The people on the buses were far more interesting and it took me only a day or two to start picking up the language.  It’s interesting that little old ladies in black kept telling me that Lucas was no good.

It all came to a head in Yandiña.  It was a little place with the most perfect beach where we’d gotten off the bus to stay the night.  The plan was to get on the next bus in the morning.  Problem was the bus didn’t come.  When we asked we were told it had broken down.  When would the next bus come?  Mañana.

I went back to the hotel, booked and paid for another night then asked their advice about places to get lunch and things to do during the day.  Lucas had disappeared so I decided to suit myself.  I bought a wrap-around skirt and a shawl then went to morning Mass in the three century old church.  Afterwards I hired a beach umbrella and banana lounge on the beach from a man whose main customers were weekend visitors from a nearby, larger town.

That was where Lucas found me, with the addition of a soft drink, a snack and a good book.  He exploded.  What was I doing?  What was I thinking?  Why hadn’t I waited for him at the hotel?

I was trying to find the right words while Lucas raved on when the bandits showed up.  I find guns pointed at me very persuasive besides which they were taking me away from Lucas.  I thanked them for that and it was only later that it struck me that they hadn’t pointed a gun at Lucas.

Lucas had set me up, of course.  Apparently he took his ‘finder’s fee’ and tried to multiply it by buying narcotics to take home with him.  He got caught at the airport.
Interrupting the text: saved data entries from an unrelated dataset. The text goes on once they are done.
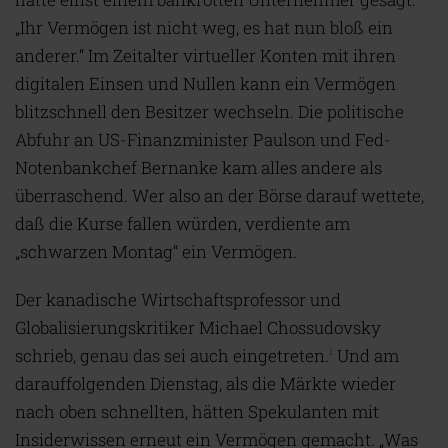
„Ihr Vermögen ist nicht weg, es hat nun bloß ein
anderer.“ Im Zeitalter virtueller Konten mit ihren
digitalen Einsen und Nullen kann ein Vermögen
blitzschnell den Besitzer wechseln. Die politische
Abfuhr an US-Finanzminister Paulson und Fed-
Notenbankchef Bernanke kam alles andere als
überraschend. Wer also an der Börse darauf wettete,
daß die Kurse fallen würden, verdiente am
„schwarzen Montag“ ein Vermögen.
Der kanadische Wirtschaftsprofessor und
Globalisierungskritiker Michael Chossudovsky
schrieb, genau das sei auch eingetreten.
Und am
1
darauffolgenden Dienstag, als die Märkte wieder
nach oben schnellten, hätten Spekulanten mit
Insiderwissen erneut ein Vermögen gemacht. „Was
My parents aren’t rich, I’d paid for our holiday with my savings from my job, but they did pay the ransom.  The bandits liked my father without meeting him because he said in the negotiations, “Ransom is such an ugly word.  Let’s call it a consideration for your expenses in the intervention that broke my daughter up with that arsehole of a boyfriend.”

I’ve been back to Maruchidor and it was all much more fun without Lucas.  I can’t forget Yandiña either; it was where I met my husband.